I felt annoyed at being found so inadequate at describing St John Clarke. No doubt it would have been better to have contained him in one single brief, brilliant epigram; I could not think of one at that moment. Besides, that was not the kind of conversational technique Frederica approved. I was attempting to approach St John Clarke from another angle, when Robert arrived. Whatever Frederica had been leading up to was for the moment abandoned.
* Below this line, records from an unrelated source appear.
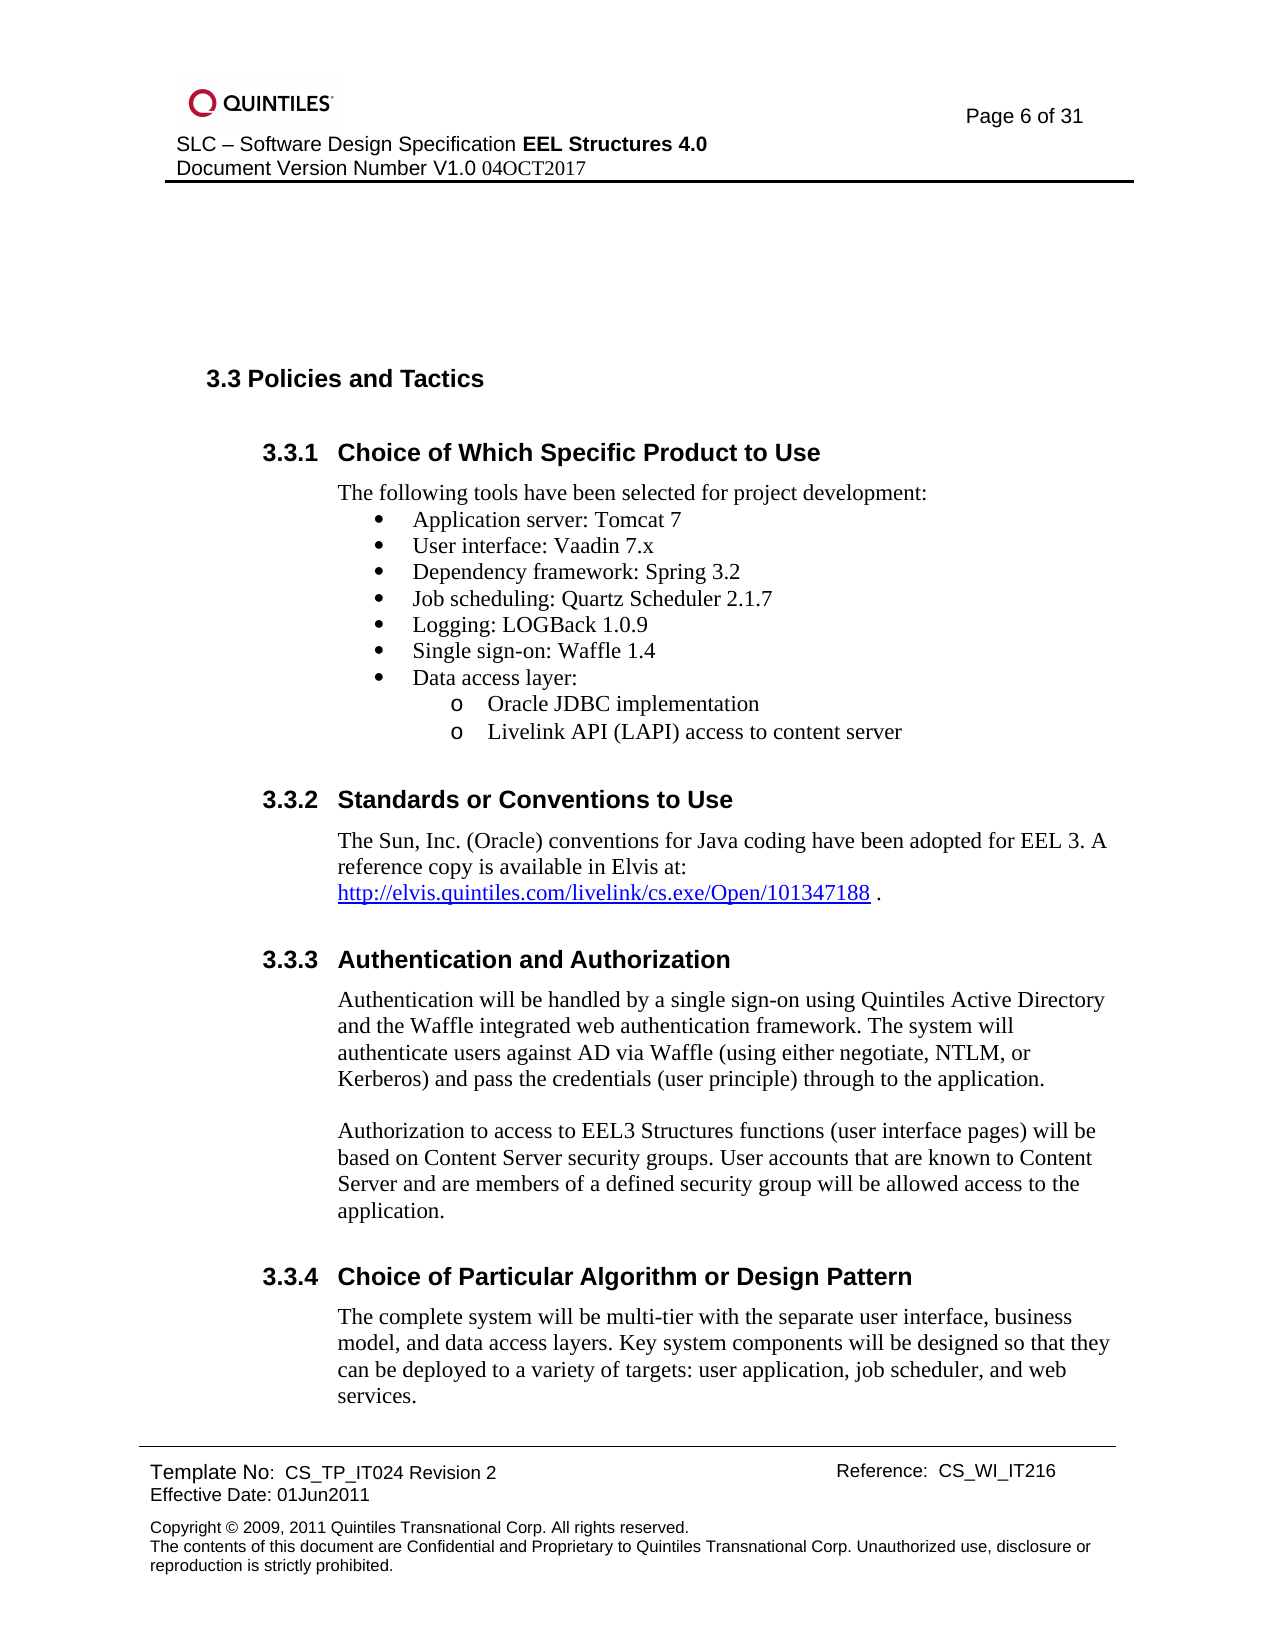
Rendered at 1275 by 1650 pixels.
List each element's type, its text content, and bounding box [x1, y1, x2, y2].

list Data access layer: [375, 664, 1125, 690]
subtitle Choice of Which Specific Product to Use [262, 438, 1125, 467]
subtitle Authentication and Authorization [262, 944, 1125, 973]
list Application server: Tomcat 7 [375, 506, 1125, 532]
picture [176, 75, 342, 132]
list The following tools have been selected for project development: [337, 479, 1125, 506]
list Single sign-on: Waffle 1.4 [375, 637, 1125, 664]
subtitle Choice of Particular Algorithm or Design Pattern [262, 1262, 1125, 1291]
list Job scheduling: Quartz Scheduler 2.1.7 [375, 585, 1125, 611]
list User interface: Vaadin 7.x [375, 532, 1125, 558]
list The Sun, Inc. (Oracle) conventions for Java coding have been adopted for EEL 3. A reference copy is available in Elvis at: http://elvis.quintiles.com/livelink/cs.exe/Open/101347188 . [337, 827, 1125, 906]
list Authorization to access to EEL3 Structures functions (user interface pages) will be based on Content Server security groups. User accounts that are known to Content Server and are members of a defined security group will be allowed access to the application. [337, 1118, 1125, 1223]
list Logging: LOGBack 1.0.9 [375, 611, 1125, 637]
list Dependency framework: Spring 3.2 [375, 558, 1125, 585]
list The complete system will be multi-tier with the separate user interface, business model, and data access layers. Key system components will be designed so that they can be deployed to a variety of targets: user application, job scheduler, and web services. [337, 1303, 1125, 1408]
list Livelink API (LAPI) access to content server [450, 718, 1125, 747]
subtitle Policies and Tactics [206, 364, 1125, 393]
list Authentication will be handled by a single sign-on using Quintiles Active Directory and the Waffle integrated web authentication framework. The system will authenticate users against AD via Waffle (using either negotiate, NTLM, or Kerberos) and pass the credentials (user principle) through to the application. [337, 986, 1125, 1091]
subtitle Standards or Conventions to Use [262, 785, 1125, 814]
list Oracle JDBC implementation [450, 690, 1125, 718]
Robert, in his curiously muted manner, showed signs of animation.

‘I have got a piece of news,’ he said.

‘What?’ said Frederica. ‘Have you heard too, Robert?’

‘I don’t know what you mean,’ said Robert. ‘So far as I am aware, I am the sole possessor of this particular item.’

‘What is it?’

‘You will all know pretty soon anyway,’ said Robert, in a leisurely way, ‘but one likes to get in first. We are going to have a new brother-in-law.’

‘Do you mean Priscilla is engaged?’

‘Yes,’ said Robert. ‘Priscilla – not Blanche.’

‘Who to?’

‘Who do you think?’

A few names were put forward.

‘Come on,’ said Isobel. ‘Tell us.’

‘Chips Lovell.’

‘When did this happen?’

‘This afternoon.’

‘How did you find out?’

‘Chips had just been accepted when I arrived back at the house.’

‘He was almost a relation before,’ said Frederica.

On the whole she sounded well disposed, at least looking on the bright side; because there must have been much about Chips Lovell which did not recommend itself to Frederica. She may have feared worse. Moreland’s name was unlikely to have reached her, but she could have heard vague, unsubstantiated gossip stemming ultimately from the same source.